De ce libre choix découle un autre principe fondamental – la transparence – et une nécessité pratique – la coexistence entre les filières.
Sur ces différents points, le texte apporte des réponses positives.
Tout d’abord, le projet de loi crée une nouvelle instance d’évaluation, que le Sénat a nommée « Haut conseil des biotechnologies » et dont il a mieux précisé le fonctionnement et la composition. Les amendements adoptés en première lecture me semblent garantir l’indépendance et la transparence de cette instance d’expertise. Il faut évidemment lui donner les moyens matériels de mener ses travaux, ce qui sera à la fois un gage d’efficacité et d’attractivité. Il appartiendra à la représentation nationale de contrôler, lors de l’examen annuel du projet de loi de finances, que des moyens suffisants sont bien affectés à son fonctionnement.
Ensuite, le projet de loi prévoit la création d’un registre national accessible au public, indiquant notamment la nature et la localisation à l’échelle de la parcelle des cultures d’OGM. Je me félicite de cette mesure, qui existe déjà dans d’autres pays de l’Union européenne.
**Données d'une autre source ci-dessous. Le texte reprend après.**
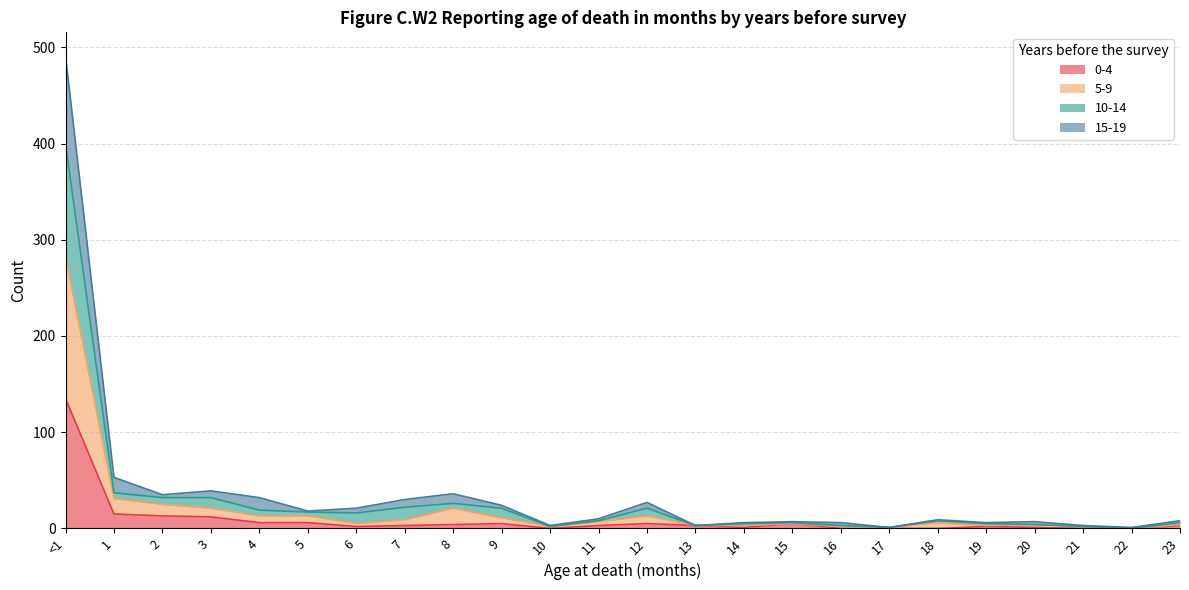

Reading right to left, transcribe all the data shown in this chart.

0-4: 3	0	0	1	2	0	0	0	5	1	3	5	3	0	5	4	3	2	6	6	12	13	15	135
5-9: 4	0	2	4	3	6	1	2	5	3	3	13	7	2	11	21	9	5	13	13	21	25	31	282
10-14: 6	0	2	4	5	8	1	3	6	5	3	21	8	2	21	26	22	16	17	19	32	32	37	399
15-19: 8	1	3	7	6	9	1	6	7	6	3	27	10	3	24	36	30	21	18	32	39	35	53	491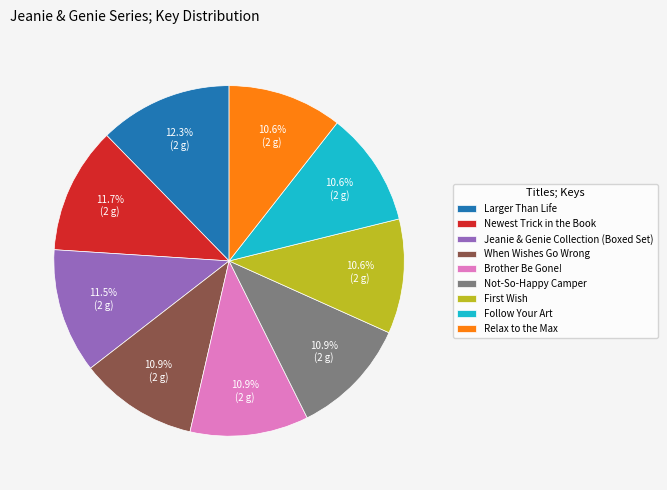

What percentage is the Follow Your Art slice, to the nearest percent?

11%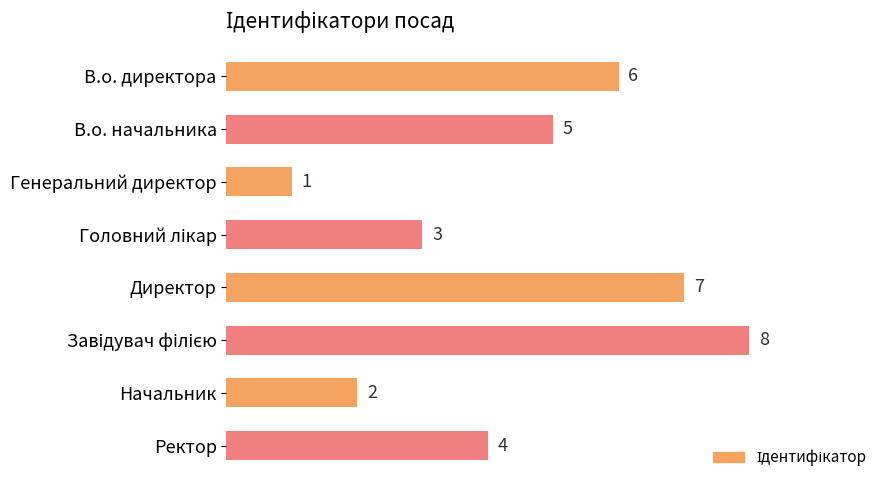

What is the sum of all values?

36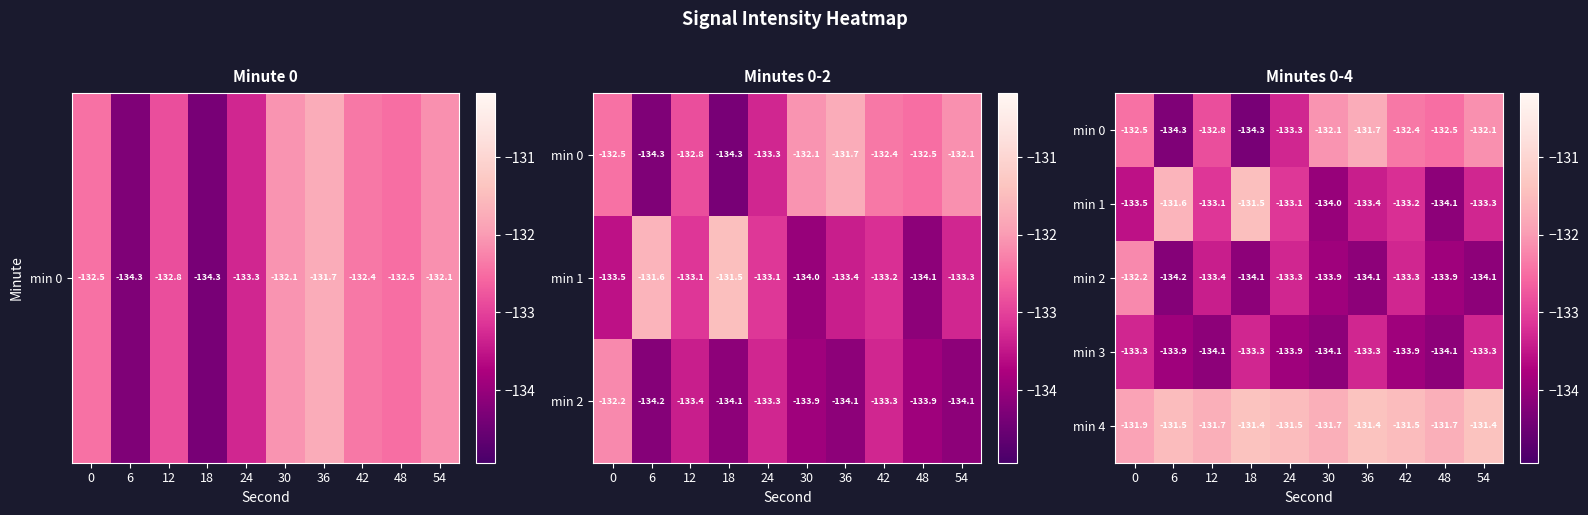

What is the lowest value of the min 4 series?

-131.9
D’une manière générale, il est impératif de systématiser et de renforcer l’information des maires afin de leur permettre de répondre aux interrogations légitimes de leurs administrés.
Par ailleurs, la création d’un régime de responsabilité est prévue. Cette question est majeure, notamment pour protéger les agriculteurs contre les risques de contamination des filières conventionnelles ou biologiques coexistant dans les mêmes régions de production que les cultures d’OGM.
La coexistence suppose la couverture du risque économique. Il appartient à toute future filière OGM de se doter des moyens financiers, y compris assuranciels, lui permettant de couvrir la responsabilité sans faute.
Cependant, je tiens à souligner que le préjudice économique ne prend en compte ni les coûts des analyses, ni la perte éventuelle de label, ni l’impact sur l’image commerciale. Qu’en est-il également concernant les mesures de protection, dont le coût est très lourd ?
Pour conclure, je dirai que nous n’avons pas d’autre choix que de faire confiance à la science et aux chercheurs.